[Input material]:
▶

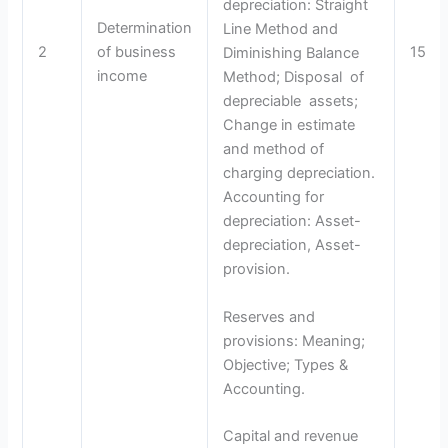
depreciation: Straight
Determination
Line Method and
2
of business
15
Diminishing Balance
income
Method; Disposal of
depreciable assets;
Change in estimate
and method of
charging depreciation.
Accounting for
depreciation: Asset-
depreciation, Asset-
provision.
Reserves and
provisions: Meaning;
Objective; Types &
Accounting.
Capital and revenue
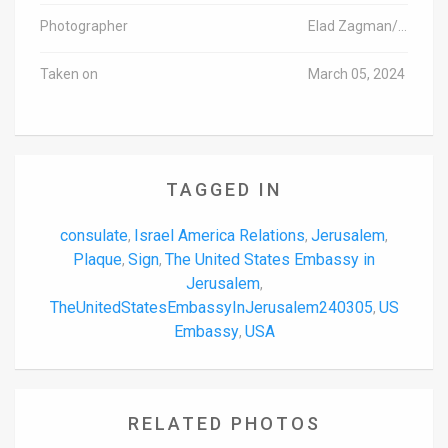
Photographer
Elad Zagman/TPS
Taken on
March 05, 2024
TAGGED IN
consulate
Israel America Relations
Jerusalem
,
,
,
Plaque
Sign
The United States Embassy in
,
,
Jerusalem
,
TheUnitedStatesEmbassyInJerusalem240305
US
,
Embassy
USA
,
RELATED PHOTOS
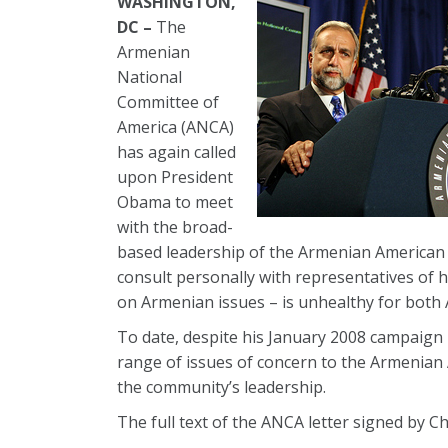
WASHINGTON,
DC –
The
Armenian
National
Committee of
America (ANCA)
has again called
upon President
Obama to meet
with the broad-
based leadership of the Armenian American co
consult personally with representatives of 
on Armenian issues – is unhealthy for both
To date, despite his January 2008 campaign
range of issues of concern to the Armenian 
the community’s leadership.
The full text of the ANCA letter signed by 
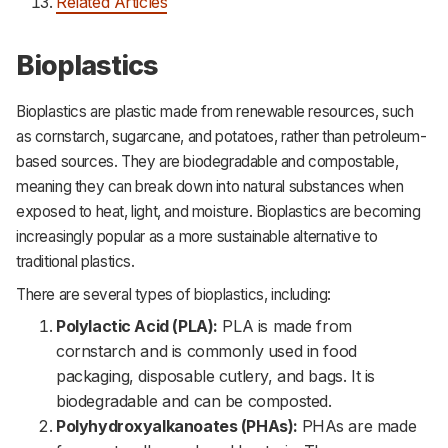
Related Articles
Bioplastics
Bioplastics are plastic made from renewable resources, such
as cornstarch, sugarcane, and potatoes, rather than petroleum-
based sources. They are biodegradable and compostable,
meaning they can break down into natural substances when
exposed to heat, light, and moisture. Bioplastics are becoming
increasingly popular as a more sustainable alternative to
traditional plastics.
There are several types of bioplastics, including:
Polylactic Acid (PLA):
PLA is made from
cornstarch and is commonly used in food
packaging, disposable cutlery, and bags. It is
biodegradable and can be composted.
Polyhydroxyalkanoates (PHAs):
PHAs are made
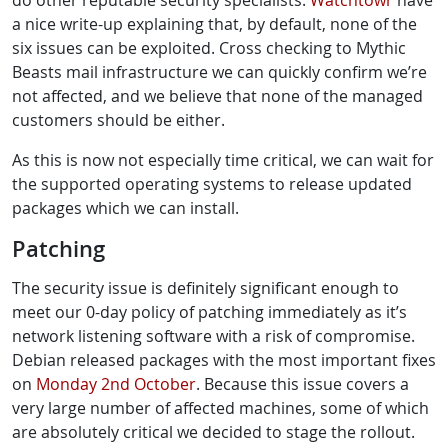
do other reputable security specialists.
Watchtowr
have
a nice write-up explaining that, by default, none of the
six issues can be exploited. Cross checking to Mythic
Beasts mail infrastructure we can quickly confirm we’re
not affected, and we believe that none of the managed
customers should be either.
As this is now not especially time critical, we can wait for
the supported operating systems to release updated
packages which we can install.
Patching
The security issue is definitely significant enough to
meet our 0-day policy of patching immediately as it’s
network listening software with a risk of compromise.
Debian released packages with the most important fixes
on
Monday 2nd October
. Because this issue covers a
very large number of affected machines, some of which
are absolutely critical we decided to stage the rollout.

◀

[Work request]: Provide the number of lines in the preceding entries that include the string "meet", with no other words.

[Task response]: 2